Promised Land: recensione del viaggio sulle tracce di Elvis Presley e dell'America profonda visto a Cannes 2017
Un documentario pieno di stimoli diretto da Eugene Jarecki.
Un viaggio nell’America di Elvis Presley con una delle sue macchine, riconvertite per l’occasione. È questa la premessa del documentario di Eugene Jarecki, presentato fuori concorso al Festival di Cannes 2017. In occasione delle ultime battute della campagna presidenziale che ha portato al potere Donald Trump, il cineasta ripercorre l’immaginario di una delle figure centrali della storia americana della seconda metà del secolo scorso; specie in quei luoghi, fra sud e midwest, che hanno deciso le elezioni. Un ragazzino di un paesino sperduto del Mississippi che diventerà The King, proprio mentre, è questa la tesi del regista, gli Stati Uniti ampliavano le loro ambizioni mondiali, diventando Impero, non più Repubblica.
Un bianco che non aveva paura di sembrare un nero, nelle movenze, nel modo di cantare e, con orrore di molti, nel sessualizzare il proprio rapporto con musica e ballo. Per molti neri fu un puro e semplice impostore, come risulta da alcuni degli incontri di Jarecki, che fa salire sulla Rolls Royce del 1963 molte persone che con Presley hanno avuto a che fare, o che lo ritengono un punto di riferimento, nel bene o nel male. Volti noti, o sconosciuti, da Memphis a Las Vegas a New York, inseguendo un simbolo del bravo ragazzo dei dorati, e irregimentati, anni 50. Soldato per la patria, ambasciatore dei valori, ma anche della spinta espansiva culturale e politica del suo paese in tutto il mondo.
Jarecki poi analizza un dualismo fra i due King del sud musicale, con al centro Memphis. Da una parte Presley e dall’altra Martin Luther King, che la musicalità la declinava nei suoi straordinari discorsi pubblici che sembravano delle prediche religiose, e viceversa.
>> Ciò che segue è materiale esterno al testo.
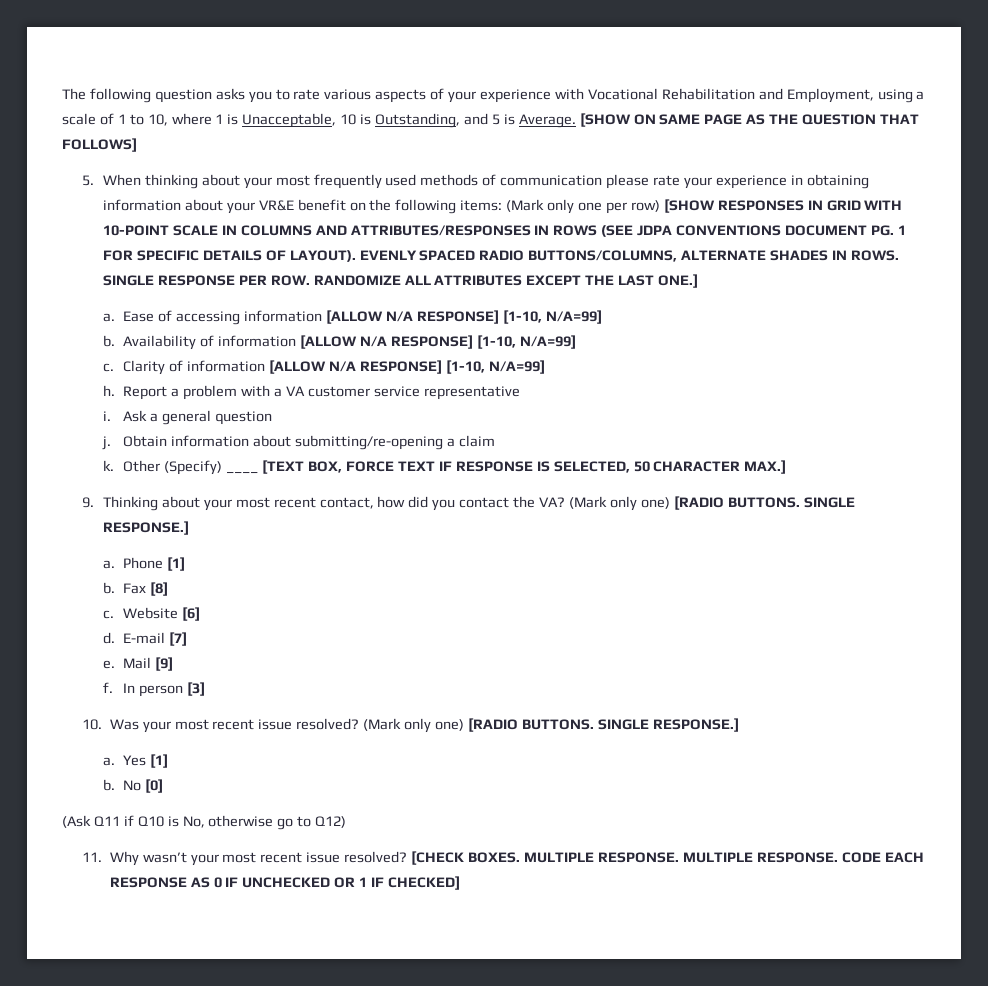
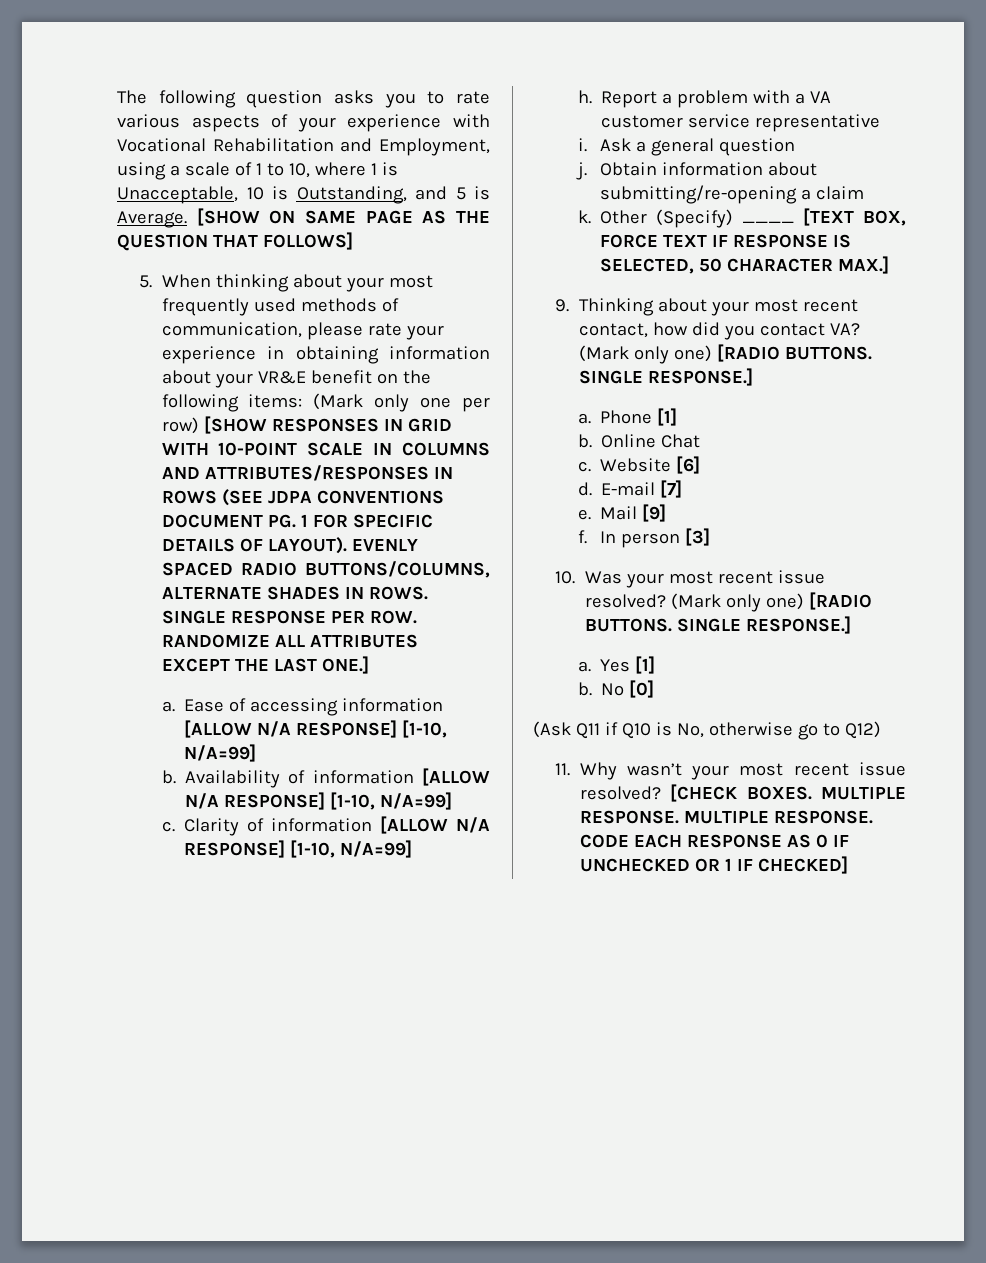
[500,175,603,186] communication -> [161,322,302,338] communication,
[513,496,536,508] the -> (825, 329) none
[123,582,169,596] Fax [8] -> [600,434,700,448] Online Chat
Un cocco del sistema di potere dell’America dello sviluppo delle periferie residenziali tutte uguali, quella raccontata in Happy Days e guidata dal presidente Eisenhower, del miracolo americano la cui morte fu dichiarata proprio in quel 1968 in cui morì, dopo il secondo Kennedy, Robert, proprio il reverendo King. Anche Presley si allontanò dal ruolo di paladino ufficiale dell’american dream, per morire a soli 42 anni.
Nel periodo della fine della stabilità e della dignità della presidenza Obama, con i suoi alti e bassi, Jarecki individua un sempe più diffuso disagio sociale e politico, nonostante la (quasi) piena occupazione negli Stati Uniti di oggi. La nostalgia di un’epoca d’orata, o presunta tale, si è impossessata sempre più di chi ha perso radici sociali e spesso si è dovuto riconvertire professionalmente, perdendo potere d’acquisto. Un viaggio pieno di musica e rimpianti, in cui Elvis Presley è un pretesto per un'avventura empatica nelle pieghe dell'America che ha subito il passaggio degli anni, vittima darwiniana di un Impero che sempre più ha abbandonato la pancia periferica del Paese per consolidarsi nelle due coste e nelle capitali della finanza.